3. Average ‘p25’, ‘p75’ and ‘Median’ salary of each category.

ggplot(grads, aes(x=reorder(Major_category, Grad_P25), y = Grad_P25, fill=Major_Type_STEM)) + geom_bar(stat="identity") +labs(title = 'a. 25Perc of Grad salary by Major_category') +  theme(axis.text.x=element_text(angle=90,hjust=1,vjust=0.5))

ggplot(grads, aes(x=reorder(Major_category, Grad_P75), y = Grad_P75, fill=Major_Type_STEM)) + geom_bar(stat="identity") +labs(title = 'b. 75Perc of Grad salary by Major_category') +  theme(axis.text.x=element_text(angle=90,hjust=1,vjust=0.5))
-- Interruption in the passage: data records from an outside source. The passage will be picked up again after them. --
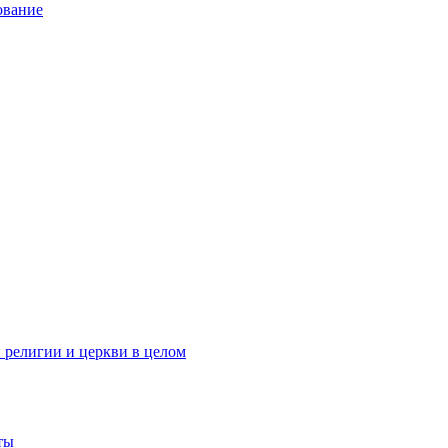
ование
 религии и церкви в целом
ты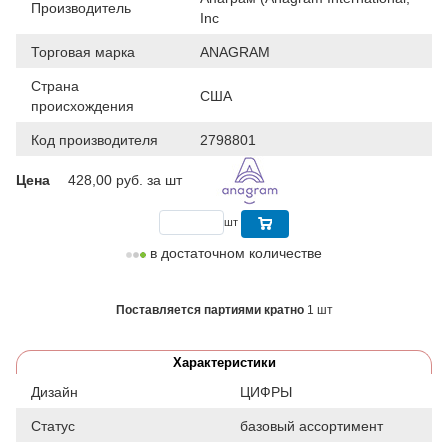
Производитель
Inc
Торговая марка
ANAGRAM
Страна
США
происхождения
Код производителя
2798801
Цена
428,00
руб. за шт
шт
в достаточном количестве
Поставляется партиями кратно
1 шт
Характеристики
Дизайн
ЦИФРЫ
Статус
базовый ассортимент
ggplot(grads, aes(x=reorder(Major_category, Grad_median), y = Grad_median, fill=Major_Type_STEM)) + geom_bar(stat="identity") +labs(title = 'c. Median of Grad salary by Major_category') +  theme(axis.text.x=element_text(angle=90,hjust=1,vjust=0.5))
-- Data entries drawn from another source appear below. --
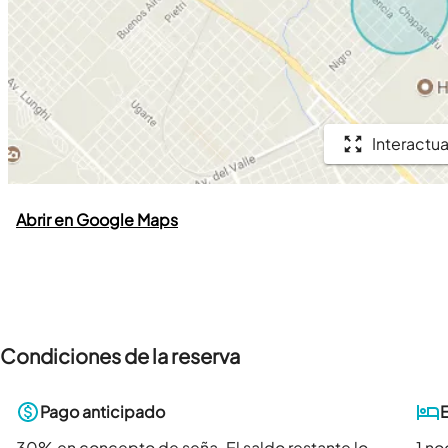
Interactua
Abrir en Google Maps
Condiciones de la reserva
Pago anticipado
30
% en concepto de seña. El saldo restante lo
1 n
4. Grad Median salaries by STEM or Non-STEM

ggplot(grads, aes(Major_Type_STEM, Grad_median, fill=Major_Type_STEM)) + geom_boxplot()  +  theme(axis.text.x=element_text(angle=90,hjust=1,vjust=0.5))

Inference

We are using Analysis of Variance (ANOVA) method to dervie an inference from the Hypothesis. Below are the conditions we evaluated and found to be satisfied.
a. Independence of cases - The cases provided as per data are independent in nature
b. Distribution of Residuals are Normal - The below qqnorm graph displays that residuals are normally distributed without major outliers
c. Homogentiy of variances

Let’s start our inference with a Null Hypothesis test
H0 <- The median salary for an average graduate in STEM and Non-STEM categories are same
HA <- The median salary for an average graduate in STEM and non-STEM categories are not same.
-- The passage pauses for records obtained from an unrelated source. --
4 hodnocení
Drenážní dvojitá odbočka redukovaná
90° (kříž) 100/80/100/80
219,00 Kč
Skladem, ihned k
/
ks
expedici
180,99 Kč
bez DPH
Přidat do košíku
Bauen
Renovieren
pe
grads_anova <- aov(grads$Grad_median ~ grads$Major_Type_STEM)
summary(grads_anova)
##                        Df    Sum Sq   Mean Sq F value Pr(>F)    
## grads$Major_Type_STEM   1 1.644e+10 1.644e+10    85.8 <2e-16 ***
## Residuals             171 3.276e+10 1.916e+08                   
## ---
## Signif. codes:  0 '***' 0.001 '**' 0.01 '*' 0.05 '.' 0.1 ' ' 1
plot(grads_anova)

Since the P value is less than .05, we reject the null hypothesis (H0), and can conclude that average graduate salary for STEM and non-STEM category students is not equal. And from the geom plot, we can identify that Median salary from STEM category students is significantly higher than non-STEM categories.

Conclusion

Using the given data, we were able to do an exploratory analysis and identify a clear pattern/trend that STEM course major students have a median salary higher than non-grad students. And using the ANOVA analysis, we were able to confirm that grad median salaries for both STEM and Non-STEM grad student are NOT equals. Therefore, we can clearly state that grad median salaries are higher for STEM students.
Future research: I believe there are few other factors which can influence the grad salary such as market conditions, number of open job opportunities, type of economies i.e., a developed, emerging or under developed. If I can get access to these datasets, then an even more realistic and robust model can be designed.